Traduza para o inglês esta frase do texto fornecido abaixo: "Mesmo com o recuo dos bloqueios das estradas, ainda há acampamentos em frente a quartéis."

TEXTO FORNECIDO:

# # # # # # #

Na sexta-feira, dia 11 de novembro, os principais veículos da mídia capitalista traziam manchetes como “Lula critica a ‘tal da estabilidade fiscal’, e Bolsa cai com força; dólar dispara” ou “Discurso de Lula sobre teto de gasto derruba mercados”, entre outras. Os veículos faziam referência a um discurso de Lula a parlamentares, em que ele criticou o corte de gastos sociais para cumprir metas fiscais. As declarações de Lula teriam causado um “terremoto nos mercados“, deixando “receosos” economistas e acionistas preocupados com a “responsabilidade fiscal”. Os grandes conglomerados de comunicação provam, mais uma vez, que servem como porta-vozes da Faria Lima e dos parasitas da especulação financeira.

O próximo governo de Lula-Alckmin busca aprovar a chamada PEC da Transição, para mudar o teto de gastos e viabilizar programas como o Bolsa Família, no valor de R$ 600. As mesmas empresas de mídia que apoiaram a Lava Jato, o golpe de 2016 e as reformas antipovo, que abriram caminho a Bolsonaro, já começam a colocar pressão para que o próximo governo não mexa nos lucros que rentistas, agiotas e especuladores tiveram nos últimos anos. Vamos lembrar que esses conglomerados sempre estiveram fechados com as políticas econômicas ultraliberais do “Chicago Boy” Paulo Guedes, assim como os setores do mercado financeiro que já cobram a fatura do novo governo.

Para ocupar parcialmente o poder do Estado, os setores da esquerda que encabeçam a frente ampla já vão ficando reféns das classes dominantes, tendo que barganhar cargos e ministérios com os setores liberais, de direita, que compõem sua aliança. Têm que ceder o que for possível para garantir um colchão social mínimo para manter “suportável” a exploração do Capital sobre o povo durante seu governo. Quem ganha são os capitalistas e políticos liberais como Simone Tebet e o próprio Alckmin, de olho não só nesse governo, como também nas próximas eleições.

Ao mesmo tempo em que as negociações acontecem a portas fechadas, a extrema direita segue nas ruas. Mesmo com o recuo dos bloqueios das estradas, ainda há acampamentos em frente a quartéis. Como se não fosse o bastante, o Partido Militar dá sustentação ideológica a essa versão dos “galinhas verdes” do século XXI. Com declarações ambíguas, a cúpula das Forças Armadas mantém o clima de guerra psicológica contra os grupos considerados inimigos.

# # # # # # #

CONTEÚDO DOS DADOS:
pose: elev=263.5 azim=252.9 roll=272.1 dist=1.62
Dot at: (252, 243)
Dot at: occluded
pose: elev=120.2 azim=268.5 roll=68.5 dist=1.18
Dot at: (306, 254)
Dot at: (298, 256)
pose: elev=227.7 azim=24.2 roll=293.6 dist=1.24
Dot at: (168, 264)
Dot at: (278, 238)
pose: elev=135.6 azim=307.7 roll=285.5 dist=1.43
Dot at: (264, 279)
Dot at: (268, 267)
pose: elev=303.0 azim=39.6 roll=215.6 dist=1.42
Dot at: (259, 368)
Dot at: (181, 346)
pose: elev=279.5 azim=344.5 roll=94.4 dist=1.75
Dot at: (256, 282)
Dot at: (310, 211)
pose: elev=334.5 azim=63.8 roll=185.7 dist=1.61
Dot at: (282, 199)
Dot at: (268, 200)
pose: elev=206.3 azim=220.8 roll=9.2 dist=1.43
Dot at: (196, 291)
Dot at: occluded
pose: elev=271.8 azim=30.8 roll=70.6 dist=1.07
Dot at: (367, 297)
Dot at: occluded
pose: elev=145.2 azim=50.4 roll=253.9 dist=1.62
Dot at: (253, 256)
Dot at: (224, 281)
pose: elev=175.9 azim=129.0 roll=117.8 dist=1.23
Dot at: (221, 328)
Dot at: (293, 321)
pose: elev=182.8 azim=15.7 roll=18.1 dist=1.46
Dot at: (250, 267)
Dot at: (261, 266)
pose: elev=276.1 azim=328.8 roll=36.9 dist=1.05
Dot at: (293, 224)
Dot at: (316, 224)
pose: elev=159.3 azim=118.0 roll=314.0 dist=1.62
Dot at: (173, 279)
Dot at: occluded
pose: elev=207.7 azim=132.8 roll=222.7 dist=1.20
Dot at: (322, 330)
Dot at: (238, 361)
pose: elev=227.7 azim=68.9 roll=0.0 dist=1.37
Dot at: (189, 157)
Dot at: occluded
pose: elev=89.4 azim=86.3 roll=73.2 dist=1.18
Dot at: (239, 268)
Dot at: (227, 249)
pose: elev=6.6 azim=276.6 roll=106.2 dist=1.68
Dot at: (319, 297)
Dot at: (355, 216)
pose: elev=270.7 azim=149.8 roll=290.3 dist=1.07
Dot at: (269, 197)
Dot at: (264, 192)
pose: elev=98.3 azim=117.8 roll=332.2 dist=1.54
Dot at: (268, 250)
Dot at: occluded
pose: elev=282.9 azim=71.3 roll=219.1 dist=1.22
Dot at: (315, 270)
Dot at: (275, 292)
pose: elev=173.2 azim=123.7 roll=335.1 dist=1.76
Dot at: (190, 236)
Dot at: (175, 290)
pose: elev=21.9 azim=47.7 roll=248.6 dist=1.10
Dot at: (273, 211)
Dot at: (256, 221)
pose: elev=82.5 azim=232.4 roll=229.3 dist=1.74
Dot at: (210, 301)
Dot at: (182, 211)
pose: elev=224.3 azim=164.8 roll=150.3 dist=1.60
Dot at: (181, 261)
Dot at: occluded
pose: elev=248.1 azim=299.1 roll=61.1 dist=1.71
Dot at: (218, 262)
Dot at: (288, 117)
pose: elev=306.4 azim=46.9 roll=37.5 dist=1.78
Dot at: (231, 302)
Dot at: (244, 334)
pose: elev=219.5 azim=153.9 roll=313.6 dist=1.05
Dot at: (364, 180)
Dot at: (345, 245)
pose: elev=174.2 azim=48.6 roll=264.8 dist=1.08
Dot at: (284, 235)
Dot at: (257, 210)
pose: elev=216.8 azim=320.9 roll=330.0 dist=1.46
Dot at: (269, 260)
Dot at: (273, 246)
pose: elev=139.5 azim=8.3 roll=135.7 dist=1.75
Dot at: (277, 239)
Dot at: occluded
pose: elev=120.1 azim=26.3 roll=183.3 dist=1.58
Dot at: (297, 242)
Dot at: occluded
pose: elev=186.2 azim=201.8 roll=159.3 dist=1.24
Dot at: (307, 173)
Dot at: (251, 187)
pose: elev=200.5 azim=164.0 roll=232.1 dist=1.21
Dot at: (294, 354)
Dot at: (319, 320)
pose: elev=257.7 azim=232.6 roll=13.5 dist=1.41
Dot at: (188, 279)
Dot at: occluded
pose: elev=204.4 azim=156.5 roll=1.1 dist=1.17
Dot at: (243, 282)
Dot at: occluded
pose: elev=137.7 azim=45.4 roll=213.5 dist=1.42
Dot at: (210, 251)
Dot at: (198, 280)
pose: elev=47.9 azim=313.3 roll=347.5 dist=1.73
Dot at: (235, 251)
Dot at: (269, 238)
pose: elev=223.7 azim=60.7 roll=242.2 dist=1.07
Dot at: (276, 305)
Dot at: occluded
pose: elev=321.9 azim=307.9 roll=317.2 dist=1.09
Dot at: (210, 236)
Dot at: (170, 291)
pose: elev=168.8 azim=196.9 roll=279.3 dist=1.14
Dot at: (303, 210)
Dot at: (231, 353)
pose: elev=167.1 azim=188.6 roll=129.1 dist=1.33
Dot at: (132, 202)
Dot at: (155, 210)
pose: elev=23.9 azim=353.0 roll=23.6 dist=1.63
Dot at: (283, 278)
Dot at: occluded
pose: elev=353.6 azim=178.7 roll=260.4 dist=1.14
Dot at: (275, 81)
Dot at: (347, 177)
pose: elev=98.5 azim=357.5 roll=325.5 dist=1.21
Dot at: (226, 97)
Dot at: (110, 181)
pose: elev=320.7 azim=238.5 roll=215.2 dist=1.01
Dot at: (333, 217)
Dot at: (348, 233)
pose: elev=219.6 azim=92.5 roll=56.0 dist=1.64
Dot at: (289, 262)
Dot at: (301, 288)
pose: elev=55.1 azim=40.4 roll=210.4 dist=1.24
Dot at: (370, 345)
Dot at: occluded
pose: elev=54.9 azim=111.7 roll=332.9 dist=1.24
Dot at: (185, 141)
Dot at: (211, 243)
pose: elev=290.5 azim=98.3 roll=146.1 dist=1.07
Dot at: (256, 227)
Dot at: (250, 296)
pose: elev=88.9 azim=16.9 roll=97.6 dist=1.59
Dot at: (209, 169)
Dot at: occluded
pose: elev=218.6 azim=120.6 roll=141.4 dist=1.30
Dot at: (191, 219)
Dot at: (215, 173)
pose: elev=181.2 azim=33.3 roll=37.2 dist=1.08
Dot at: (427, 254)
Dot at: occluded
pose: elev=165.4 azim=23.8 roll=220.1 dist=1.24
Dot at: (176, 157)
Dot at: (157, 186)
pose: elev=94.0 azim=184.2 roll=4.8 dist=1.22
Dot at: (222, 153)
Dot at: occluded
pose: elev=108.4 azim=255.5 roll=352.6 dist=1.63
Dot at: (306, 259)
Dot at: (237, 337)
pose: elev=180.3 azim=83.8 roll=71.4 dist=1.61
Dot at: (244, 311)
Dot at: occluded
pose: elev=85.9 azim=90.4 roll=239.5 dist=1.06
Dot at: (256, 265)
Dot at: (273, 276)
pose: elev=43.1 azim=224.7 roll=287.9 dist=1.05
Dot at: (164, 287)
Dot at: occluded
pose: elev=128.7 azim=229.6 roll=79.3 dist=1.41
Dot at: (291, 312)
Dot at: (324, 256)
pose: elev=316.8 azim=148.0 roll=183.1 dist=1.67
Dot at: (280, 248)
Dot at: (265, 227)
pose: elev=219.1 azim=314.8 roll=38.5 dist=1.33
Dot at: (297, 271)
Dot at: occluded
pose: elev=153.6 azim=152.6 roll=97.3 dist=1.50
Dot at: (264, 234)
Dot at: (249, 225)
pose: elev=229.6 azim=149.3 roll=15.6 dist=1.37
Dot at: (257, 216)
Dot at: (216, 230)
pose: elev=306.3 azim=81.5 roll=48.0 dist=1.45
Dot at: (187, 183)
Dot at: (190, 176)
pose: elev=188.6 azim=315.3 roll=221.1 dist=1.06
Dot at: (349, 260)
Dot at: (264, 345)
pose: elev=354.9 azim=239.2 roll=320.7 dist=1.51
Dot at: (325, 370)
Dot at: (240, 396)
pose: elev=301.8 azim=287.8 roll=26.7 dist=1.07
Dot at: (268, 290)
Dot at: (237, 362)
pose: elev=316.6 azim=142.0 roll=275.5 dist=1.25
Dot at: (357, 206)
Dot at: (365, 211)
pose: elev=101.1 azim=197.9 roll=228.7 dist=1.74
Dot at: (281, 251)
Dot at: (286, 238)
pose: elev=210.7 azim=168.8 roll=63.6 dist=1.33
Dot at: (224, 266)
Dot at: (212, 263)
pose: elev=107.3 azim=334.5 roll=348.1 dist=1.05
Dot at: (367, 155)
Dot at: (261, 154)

# # # # # # #

RESPOSTA À TAREFA: Even with the easing of the road blockades, there are still encampments in front of military barracks.